I say, "Oh, thanks, I appreciate it."

Did I mention how he walked into the store? He walked in with this... this stride.... I'm not sure how to explain it...

...
like a pimp that is returning an overdue library book.

En route to exiting the store, he glances back and gives me the nod. He walks out and opens the door like hes on a mission. Like I said, the cool people outnumber the poopy ones.

Hm, does anyone know where I can buy a wooden bucket? Preferably cedar. I'm gonna ask my mom to check Bed, Bath, and Beyond tomorrow. My water has been too bland recently.

Friday, July 07, 2006

centrastate

Wow, Lionel Richie is like my god. I volunteered today at Centrastate, and I basically folded towels with 60 year old ladies for 4 hours. I work in the "sterile processing" part of the hospital. It sounds so fucking interesting... I thought I was gonna sterilize stuff, maybe even process stuff. But I do neither. On the side of the room, there was a boombox, along with a smorgasbord of delicious cds. Evidently, 60 year olds listen to Eminem and Busta Rhymes. One of the ladies put in a mix cd of rap music. Oh boy. I sorted hospital utensils with Nelly in the background, talking to me about "Grillz". When the ladies left for a break or something, I turned off the boombox, and proceeded with my work. This foxy chick, named Lynn...circa 65-ish, asked me..

"What happened to the music?"

I lied and said, "It started skipping."

She actually sighs with gratification.

"I hate that shit," she uttered.

If she hates that shit, why were we listening to it for 2 Hours. I don't really know.
Lionel Richie. That was the next cd she chose to put in. I found myself singing, out loud with the old ladies. It felt like I was initiated. I felt special. Not.

I also work with this 20-something, virgin dude, who fantasizes about how hes gonna get with the nutritionist in food service. I give him "tips" on how to get women, and he eats it up. He thinks I have a clue, and I thank him for that.


Random link:

I'm mastering this dance,
http://www.youtube.com/watch?v=XIV7TQQg2Xc. Its the british version of the show, The Office.

Thursday, July 06, 2006

First post


I have a dirty keyboard. I want to clean it, but nothing ever gets done because all I do is sit around on my computer, all day. Wasting time is valuable. In my opinion, its better than sex. I've never had sex, so my opinion stands unsubstantiated. However, I'd like to prove my hypothesis. That being said, I would like to talk in a more mature persuasion, about topics that matter.
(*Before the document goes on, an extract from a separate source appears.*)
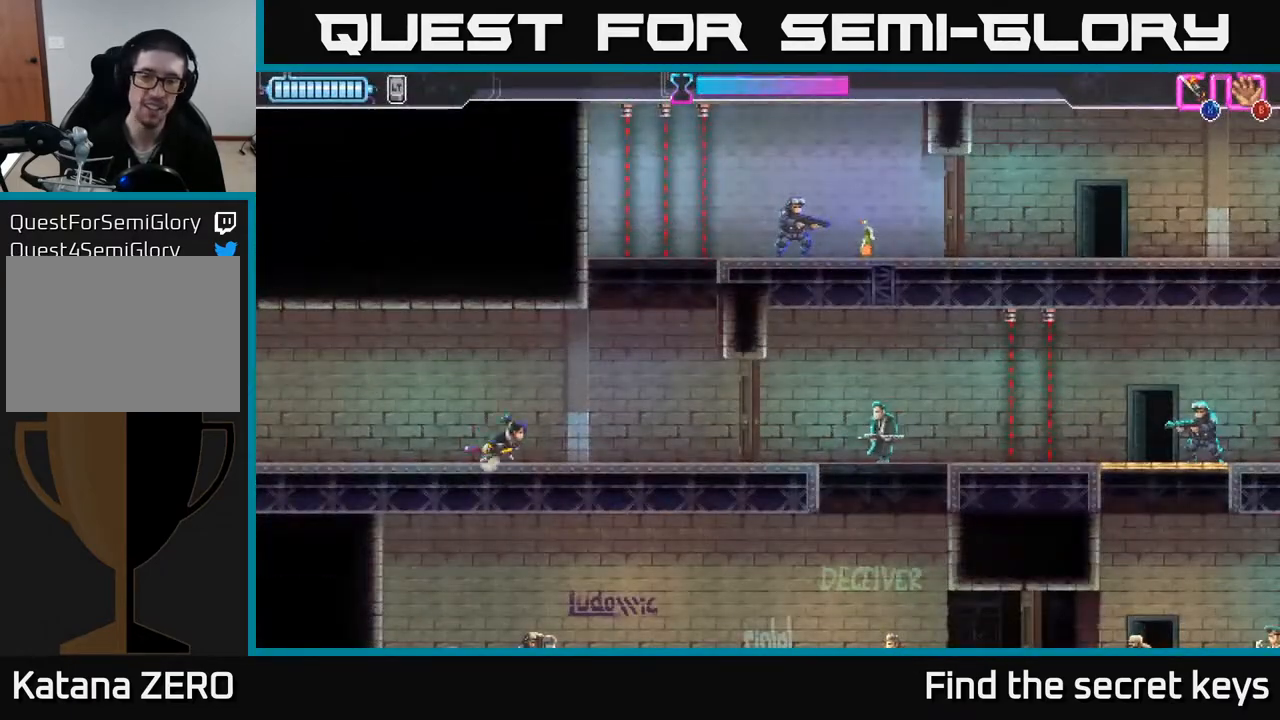
{"buttons": [], "left_stick": "right", "right_stick": "center", "events": []}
Recently, I have had two conversations that provoked my inner beast. The first one was with this kid we call, Murray. By the way, very funny kid. Well, we've been planning to write a script for a home movie for a while now, and today we finally get the chance to brainstorm. This is an example entailing the fruits of our labor..

In one of the scenes, I walk into a Pathmark with a raging boner. Asking about how the scene will play out, he IMs me..

stv98: r u gonna get a real boner or r u gonna use a water bottle?
Ataraxia XVI : ill use a pickle probably
stv98: how big is the pickle gonna be

etc etc.

It was odd because I did not feel one ounce of awkwardness saying any of it. In retrospect, I feel as though a decent to medium-sized amount of the stuff I encounter/babble about on a daily basis is worth publishing. An epiphany perhaps, because now I'm gonna record it.

The second conversation included my friend, Scott. I told him I was gonna make a blog. He told me that I wouldn't have anything to write about... implying that I didn't have a life. What a smart fuck. He's right, but to prove him wrong, I'm gonna write anyway. I'll attempt to be funny, with the hopes of establishing incentive to read about stuff that you don't exactly care about... like my dirty keyboard.